More recently, key evidence of da Vinci's ownership of the world map has emerged from references to it in the Codex Atlanticus [x]. He was a good friend of the rich merchant's son Giovanni di Amerigo di Benci, brother of the 17-year-old Ginevra di Benci whose portrait da Vinci had painted in about 1473 (now in the National Gallery, Washington DC). Giovanni was a notable horseman who used to ride around Florence on horses costing as much as 600 florins, a scandalously extravagant sum at the time [xi]. The two young men evidently had a close working relationship, because da Vinci has notes among his papers in the Codex Atlanticus about exchanging books, precious stones and supplies (such as "brass for eyeglasses") with Giovanni Benci. It was to Benci that da Vinci entrusted his most ambitious work of that period, the full-scale cartoon for the unfinished 'Adoration of the Magi', when he left Florence for Milan in 1482. Of particular relevance here is the scribbled reference in his notes to "my world map that is with Giovanni Benci" [xii], which is unequivocal evidence of an interest in global cartography at that time, and that his interests extended beyond the shores of Italy to the configuration of the lands of the entirety of the globe. There is a suggestion of consequentiality about the statement, as though it was more than a sketch on a folio sheet. One has the image of a notable document that was worth recording as having been loaned to a particular friend.
....................
QUESTIONS ON THE MATERIAL:
1/ For each statement about the passage on da Vinci's world map, say yes or no depending on whether it agrees with the passage, and quote the words that decide it. (a) Ginevra di Benci was 17 years old when da Vinci painted her portrait. (b) Da Vinci left Florence for Rome in 1482. (c) Giovanni Benci rode horses costing as much as 600 florins.
2/ According to the passage on da Vinci's world map, what work did da Vinci leave with Giovanni Benci when he departed for Milan?
Answer from the text alone.
....................
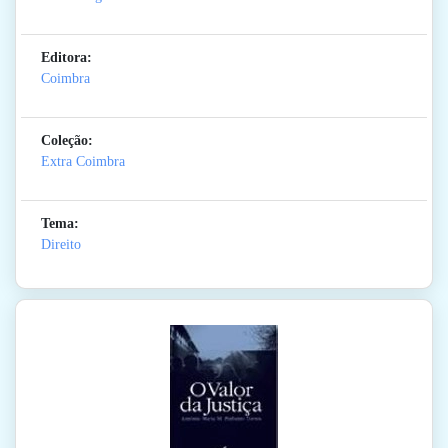
Editora:
Coimbra
Coleção:
Extra Coimbra
Tema:
Direito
....................
SOLUTIONS IN ORDER:
1/
(a) Yes: "the 17-year-old Ginevra di Benci whose portrait da Vinci had painted in about 1473"
(b) No: "when he left Florence for Milan in 1482"
(c) Yes: "horses costing as much as 600 florins"

2/ The full-scale cartoon for the unfinished 'Adoration of the Magi'.